Performance NIC-Team - No load-balancing

TheButcher · ‎12-07-2008

We have about 100 ESX servers. All with 6x NIC. All ESX servers are ESX 3.5 update 2.

The network setup is the same for all ESX servers:

vmnic0 en 2 Service Console + VMotion

vmnic1, 3, 4 en 5 VM Network

Both NIC-teams are based on Virtual Link ID and all vmnic's are Active. All settings are default.

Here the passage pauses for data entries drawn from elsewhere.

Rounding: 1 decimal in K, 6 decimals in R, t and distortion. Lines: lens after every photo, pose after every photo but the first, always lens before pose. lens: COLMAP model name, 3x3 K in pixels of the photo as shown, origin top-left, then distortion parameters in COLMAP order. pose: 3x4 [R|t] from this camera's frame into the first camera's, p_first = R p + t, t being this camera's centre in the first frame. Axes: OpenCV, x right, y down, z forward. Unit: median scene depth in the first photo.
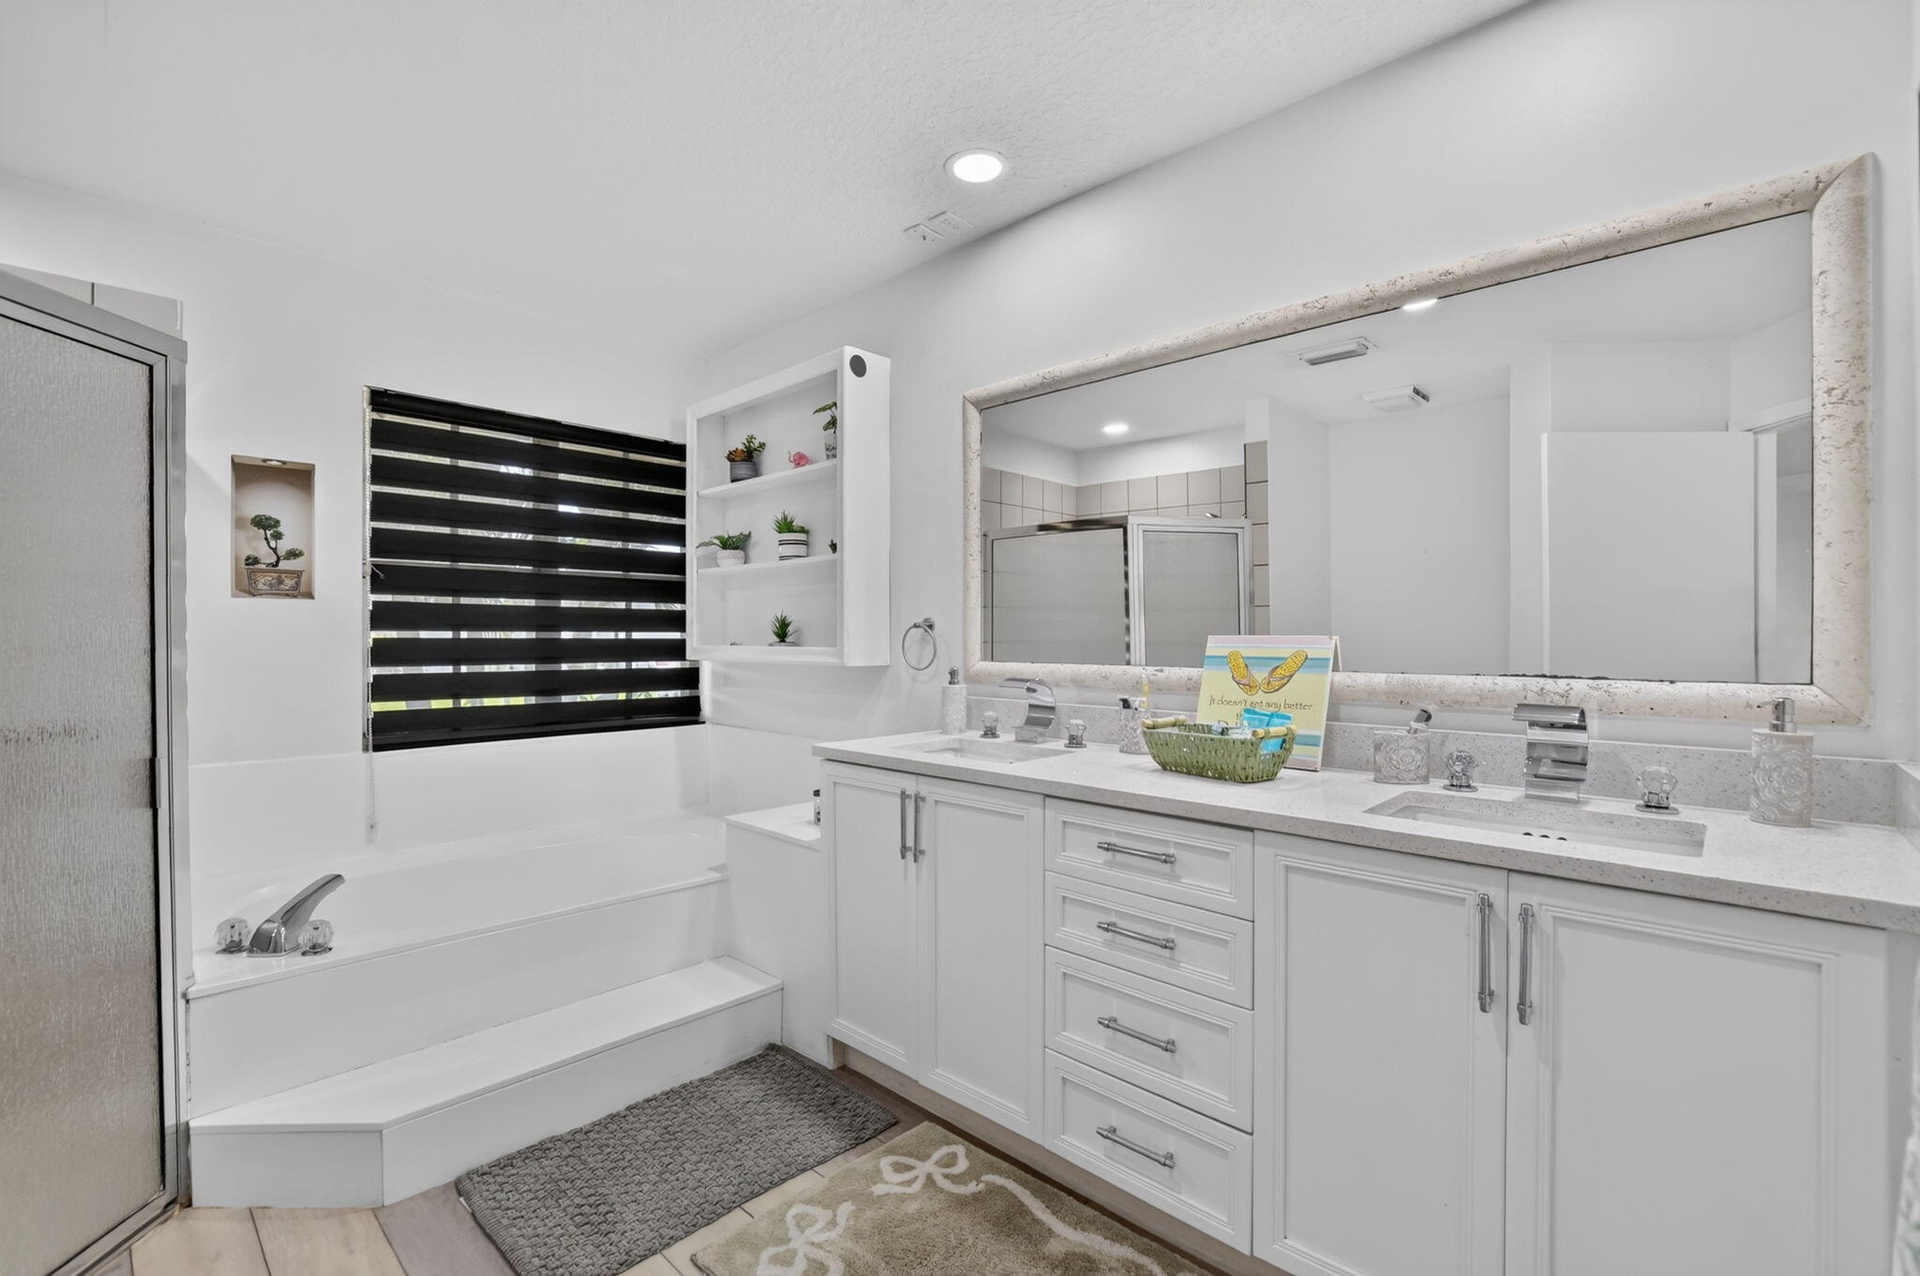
lens RADIAL K [[850.1, 0, 953.0], [0, 850.1, 631.6], [0, 0, 1]] dist [-0.019204, 0.000045]
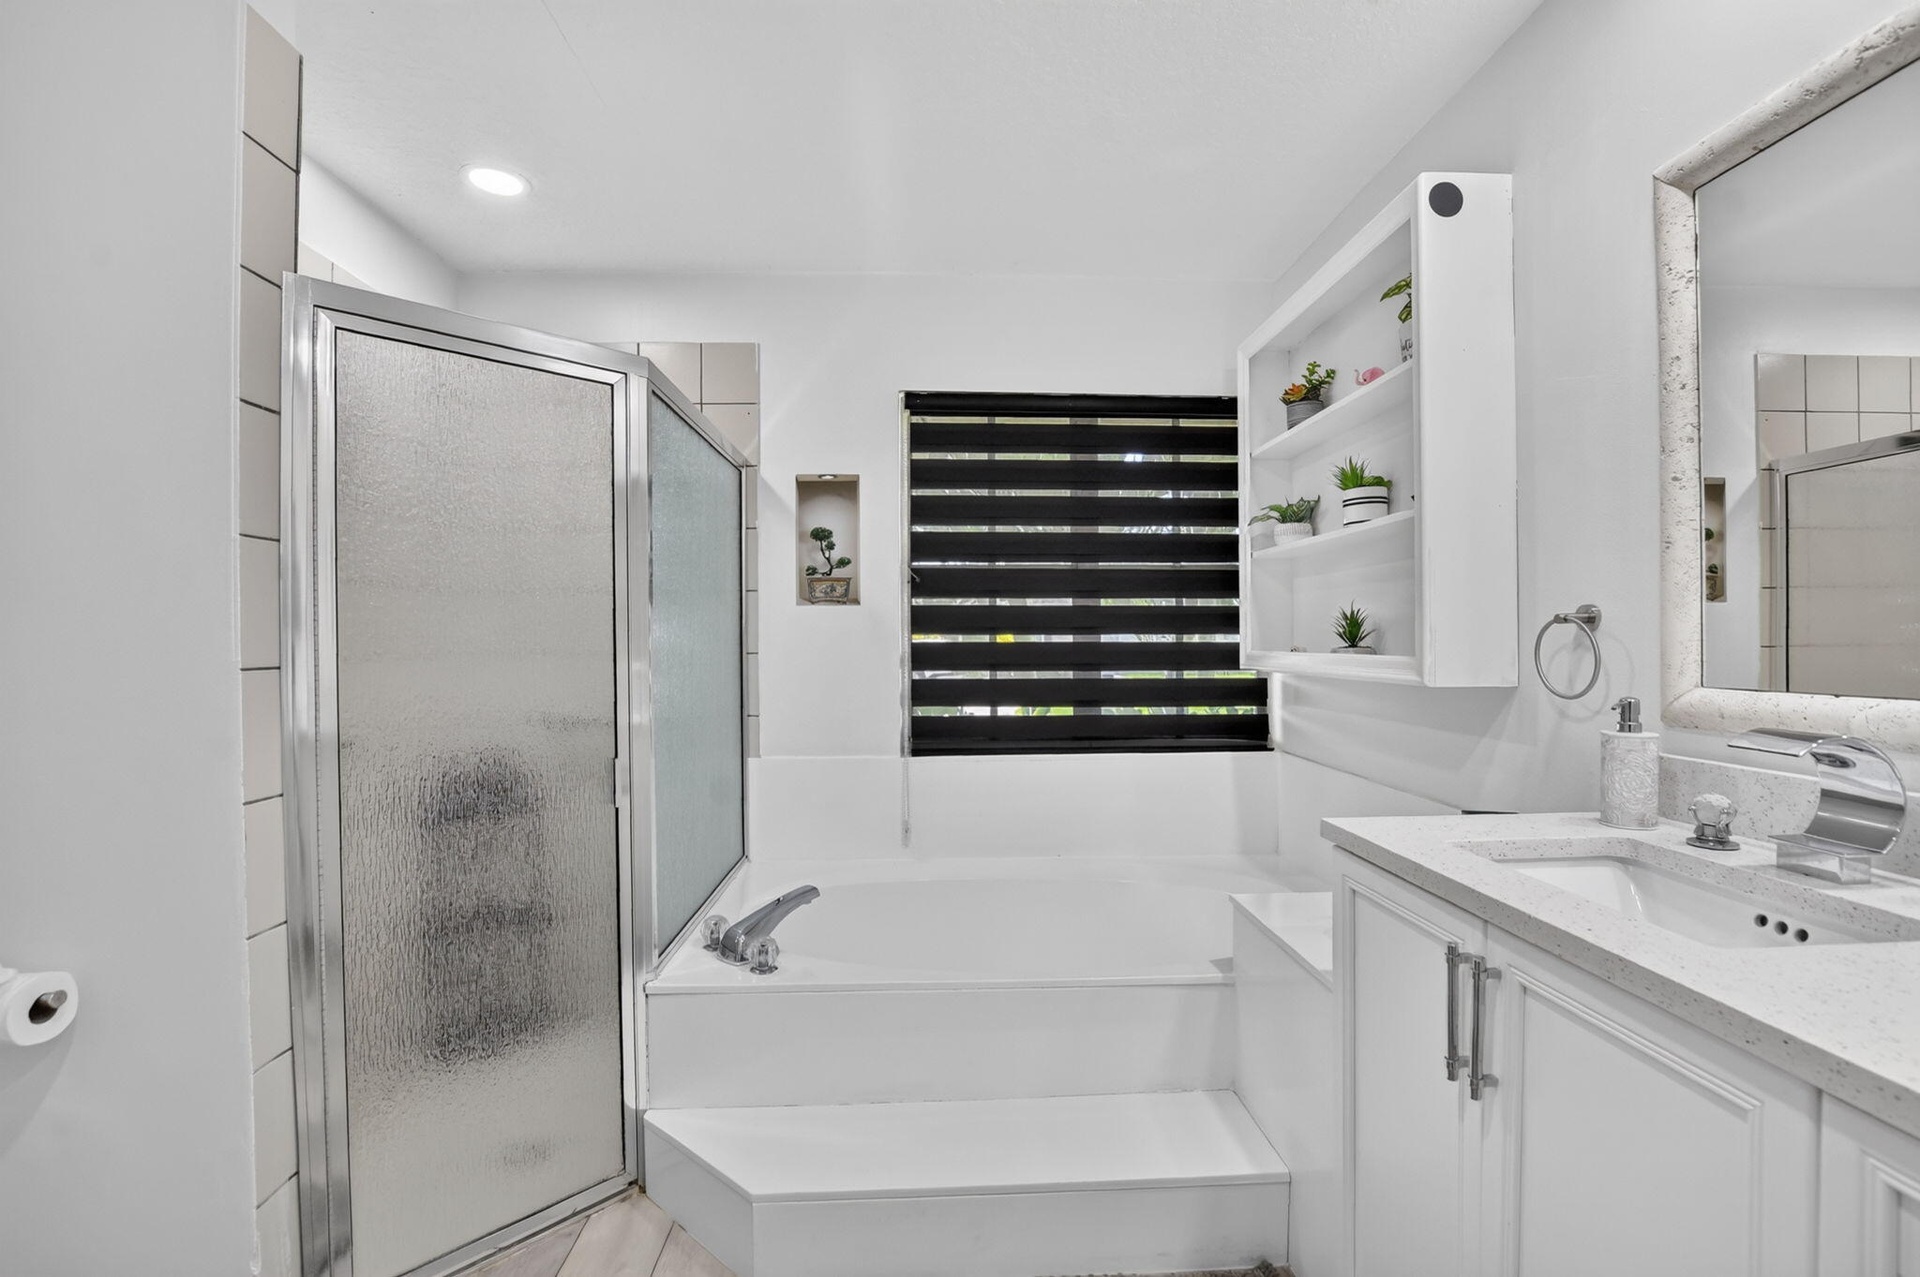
lens RADIAL K [[861.9, 0, 960.0], [0, 861.9, 638.5], [0, 0, 1]] dist [-0.028708, 0.008207]
pose [[0.723646, -0.004171, -0.690158, 0.061267], [0.008372, 0.999961, 0.002736, 0.000797], [0.690120, -0.007758, 0.723653, 0.327856]]
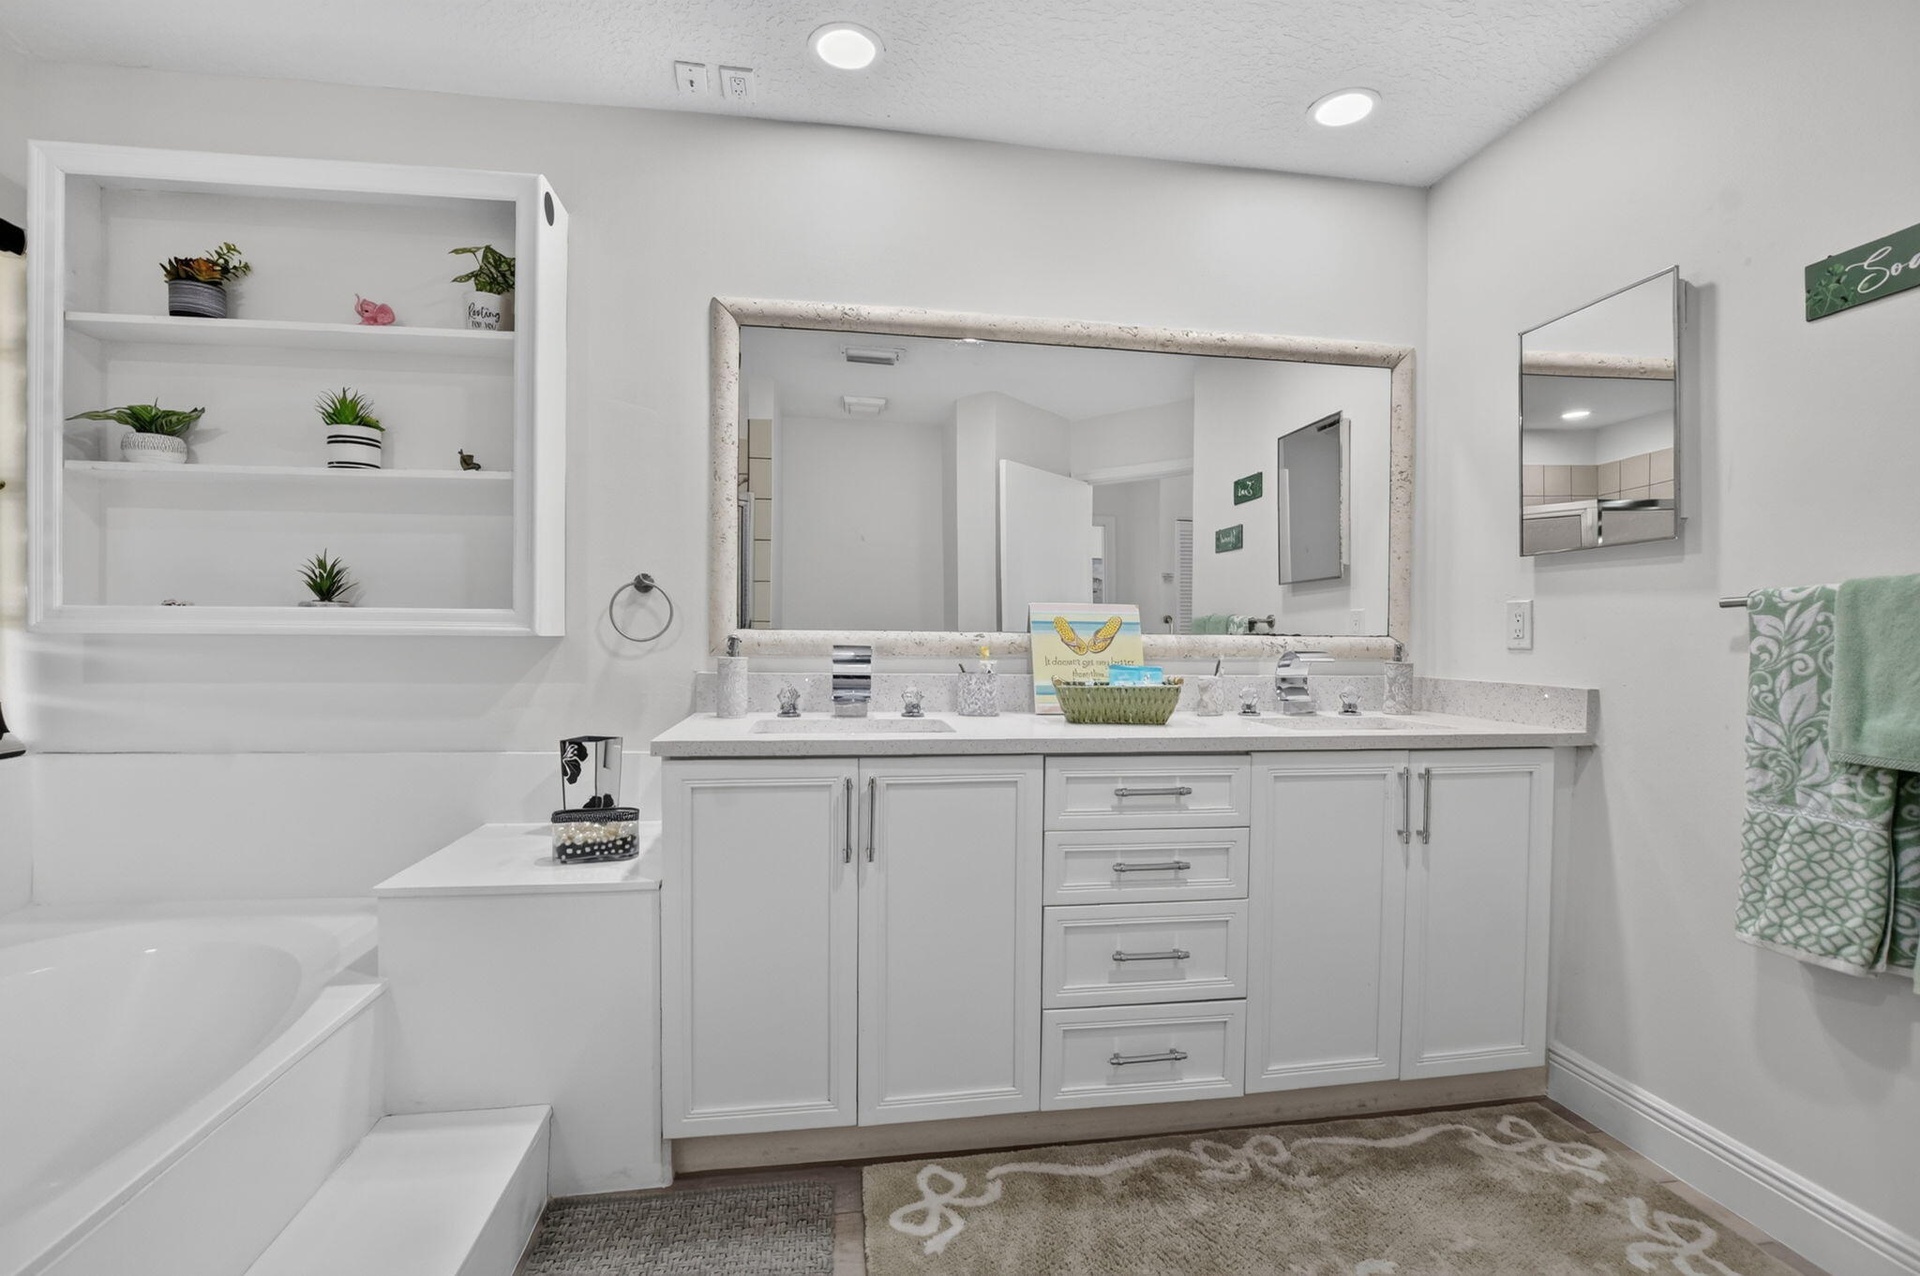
lens RADIAL K [[865.7, 0, 946.7], [0, 865.7, 635.7], [0, 0, 1]] dist [-0.026943, 0.000616]
pose [[0.603554, 0.005041, 0.797307, -0.506099], [-0.013735, 0.999897, 0.004075, 0.034533], [-0.797204, -0.013410, 0.603561, 0.324580]]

By accident I look at the performance of the network and I see that all the traffic is going through vmnic1! There are about 30 V'M's on a host. I looked to the other hosts and at every host is the same situation:

PORT ID UPLINK USED BY DTYP DNAME PKTTX/s MbTX/s PKTRX/s MbRX/s %DRPTX %DRPRX

16777217 Y vmnic0 H vSwitch0 6.54 0.02 5.99 0.00 0.00 0.00

16777218 N 0:NCP H vSwitch0 0.00 0.00 0.00 0.00 0.00 0.00

16777219 Y vmnic2 H vSwitch0 0.00 0.00 2.91 0.00 0.00 0.00

16777220 N 0:CDP H vSwitch0 0.00 0.00 0.00 0.00 0.00 0.00

16777221 N 0:vmk-tcpip-10.11.33 H vSwitch0 0.00 0.00 1.09 0.00 0.00 0.00

16777222 N 0:vswif0 H vSwitch0 6.54 0.02 4.18 0.00 0.00 0.00

33554433 N 0:CDP H vSwitch1 0.00 0.00 0.00 0.00 0.00 0.00

50331649 Y vmnic1 H vSwitch2 250.14 1.28 256.67 0.40 0.00 0.00

50331650 N 0:NCP H vSwitch2 0.00 0.00 0.00 0.00 0.00 0.00

50331651 Y vmnic3 H vSwitch2 0.00 0.00 68.85 0.16 0.00 0.00

50331652 Y vmnic4 H vSwitch2 0.00 0.00 68.85 0.16 0.00 0.00

50331653 Y vmnic5 H vSwitch2 0.00 0.00 68.85 0.16 0.00 0.00

50331654 N 0:CDP H vSwitch2 0.00 0.00 0.00 0.00 0.00 0.00

How is this possible? I thougt the first VM takes pNIC1, the 2nd pNIC2, etc.

When I look with ifconfig I see at vmnic3,4 en 5 (TX bytes 0 ???:

vmnic4 Link encap:Ethernet HWaddr 00:17:A4:77:20:38

UP BROADCAST RUNNING MULTICAST MTU:1500 Metric:1

RX packets:502580341 errors:0 dropped:0 overruns:0 frame:0

TX packets:0 errors:0 dropped:0 overruns:0 carrier:0

collisions:0 txqueuelen:1000

RX bytes:2450857820 (2337.3 Mb) TX bytes:0 (0.0 b)

Interrupt:121

The examples used are almost the same on every host.

TheButcher · ‎12-08-2008

is there anybody who has the same situation? Or an explanation for this performance counters?

dmn0211 · ‎12-08-2008

If you read this article posted on Scott Lowe's blog you will see the exact issue you are seeing in your environment. In order to resolve the issue, you have some different options. Check out the "Without Aggregation" section.

Without LACP ouy can separate you VMs to separate port groups for better vmnic balancing. You can have multiple port group with different vmnic configurations for balancing and redundancy.

With LACP and using NIC teaming with "Route based on ip hash" and physical switches that been configured for EtherChannel or static 802.3ad/LACP

Hopefully this sheds some light on the issue.

TheButcher · ‎12-10-2008

Thanks for this answer, I already read that article. But in this article is the following:

+There is no guarantee that the VMs will be evenly distributed across

the uplinks on a vSwitch or port group. Although I’ve seen references

in the VMware documentation to indicate that VMs are balanced in some

fashion (I could not find those references, however), real-world

experience seems to indicate otherwise. In my tests, I had instances

where four VMs were all “linked” (via their virtual port ID) to the

same uplink.+

We

have about 100 hosts and at all NIC teams only one vmnic handles the

transmit traffic. I think this is not what VMware mentioned with this

option.

Route based on virtual port ID is the best way to achieve or

goal because we can use 4 switches. With a channel we can use only 1

switch (or with stacking 2 switches). This is not the situation we

want.

To seperate the VM's by using different portgroup's is a

nic option when the environment is small. Not in our environment

because there are too many ESX servers.